== Trecho do texto ==
· · ·
O contato com o religioso mexe profundamente com o “herói”, que lhe dedica sua força e devoção. Tal ímpeto é mostrado de forma profunda na cena em que Manoel, de joelhos, ao lado de Sebastião, tenta carregar uma pedra pesada. A lentidão da sequência enfatiza ainda mais o drama do personagem: até mesmo a religião é um fardo para os mais pobres; um jugo que exige um esforço brutal para ser sustentado.
Atribulado pelos mandos do “homem santo”, Manoel começa a questionar se o que Sebastião fazia era o correto, e se o que faziam era a libertação final daqueles que necessitavam tanto de ajuda. Incapaz de sair de seu conflito interior, é Rosa quem dá o desfecho final desse conflito. Ao apunhalar Sebastião, ela encerra um arco narrativo, mas também dá início a outro.
Convém ponderar aqui que, durante essa jornada religiosa que atrai a muitos, Sebastião ganha inimigos na Igreja e nos poderes locais. O padre deseja a sua morte e procura uma forma para matá-lo. Tanto os políticos (o Estado), quanto o pároco (a Religião), decidem pagar Antônio, assassino de aluguel, para caçar Sebastião. A cena em que esses três personagens combinam o preço pela cabeça do líder popular, que tem ares do Conselheiro de Canudos, mostra o brilhantismo de Glauber Rocha e do Cinema Novo. O jogo de luz e sombra, enquanto os atores estão a falar sobre o certo e o errado, os desígnios de deus e a expiação dos pecados, evidenciam como o cinema pode usar os artifícios da linguagem audiovisual para trazer dramaticidade ao que querem expor. E o que Glauber quer mostrar nessa cena? Que a força das potestades humanas engole e oprime os mais fracos; que as noções de deus e de ética podem ser sempre deturpadas para alcançar seus interesses terrenos.
· · ·
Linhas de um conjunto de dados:

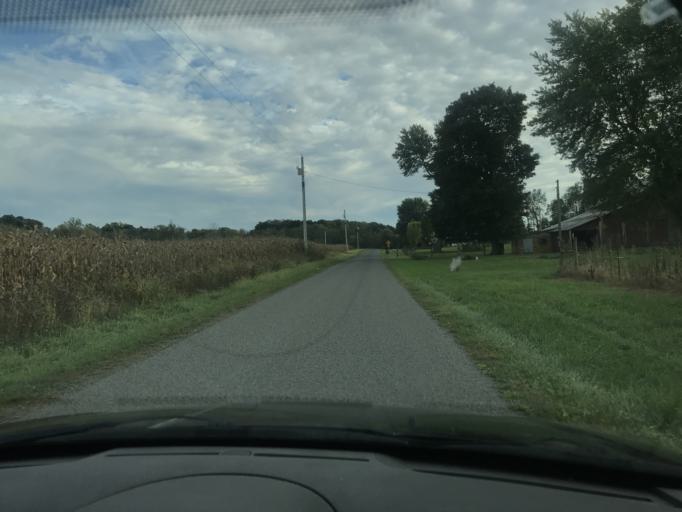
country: US
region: Ohio
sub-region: Logan County
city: West Liberty
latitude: 40.2498
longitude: -83.6951
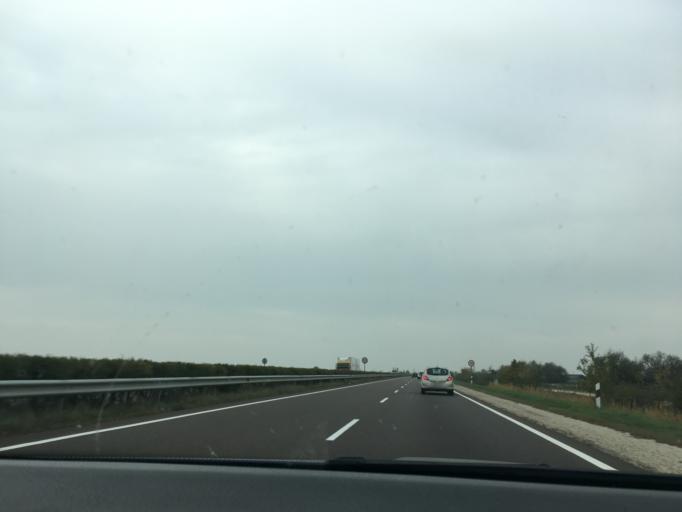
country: HU
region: Pest
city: Cegled
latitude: 47.1912
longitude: 19.8626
· · ·
== Exercícios propostos ==
(1) Diga se cada afirmação abaixo combina com o trecho sobre Manoel e Sebastião: (a) Rosa é quem apunhala Sebastião; (b) só o padre paga Antônio para caçar Sebastião; (c) na cena da pedra, Manoel está de pé. Para cada uma, responda sim ou não e cite as palavras do trecho que decidem.
(2) Retome o trecho sobre Manoel e Sebastião e escreva a continuação a partir da última frase.

== Respostas ==
(1)
(a) Sim: "é Rosa quem dá o desfecho final desse conflito. Ao apunhalar Sebastião, ela encerra um arco narrativo".
(b) Não: "Tanto os políticos (o Estado), quanto o pároco (a Religião), decidem pagar Antônio".
(c) Não: "Manoel, de joelhos, ao lado de Sebastião, tenta carregar uma pedra pesada".

(2)
Mas a tarefa de Antônio é executada, de fato, por Rosa, e isso conduz o filme ao seu ato final. Desamparados e perdidos após a morte do religioso, Manoel e a esposa se unem a um grupo de cangaceiros. Ao se curvar diante do novo líder, o personagem principal “perde” o seu nome, tornando-se “Satanás”. Por um breve momento, saqueando e castrando a opulência, os privilégios materiais dos ricos e os símbolos de poder da masculinidade burguesa, eles desfrutam dos prazeres reservados aos que têm dinheiro, e estão no topo da sociedade. Pela violência de seus atos, o grupo se torna alvo de Antônio, e Manoel se transforma num nome lendário na região.
Cumpre lembrar que a violência está inserida no contexto do filme tal como está na natureza inóspita. O sertão embrutece do mesmo modo que as relações humanas naquela região. Todos usam da violência para atingir os seus propósitos. O ambiente, o cenário, faz com que os personagens naturalizem a força como forma de resolução dos conflitos, e como libertação.
Mudando de um seguidor de religioso para violador da propriedade dos que possuem, mais uma vez, Manoel se encontra diante de um dilema: ele não aceita a violência como forma de libertação. Assim, quando o líder do grupo de cangaceiros se encontra com Antônio, e se depara com o seu destino, o casal foge da cena. Juntos, eles correm em direção ao mar e, quando ocorre o seu encontro, o filme se encerra.
Muito além de desnudar a crueza da vida no interior do Brasil, Glauber Rocha, ao meu ver, cria uma alegoria do próprio país. O foco é denunciar, com a arte, o sofrimento dos esquecidos, dos silenciados e dos oprimidos. E, ao fazê-lo, o diretor mostra que o dilema de Manoel e Rosa é a vida de muitos outros brasileiros, perdidos e desamparados nos imensos sertões que compõem o Brasil. Aqueles que estão despossuídos de possibilidades, encontram-se entre os religiosos, que desejam dominá-los para os seus interesses, e as potestades políticas e institucionais, que desejam manter a ordem. Uma ordem que apenas existe para que seus confortos e privilégios permaneçam intactos e salvaguardados, servindo, também, para conformar os corpos e os anseios daqueles que precisam ser oprimidos para lhes dar riqueza.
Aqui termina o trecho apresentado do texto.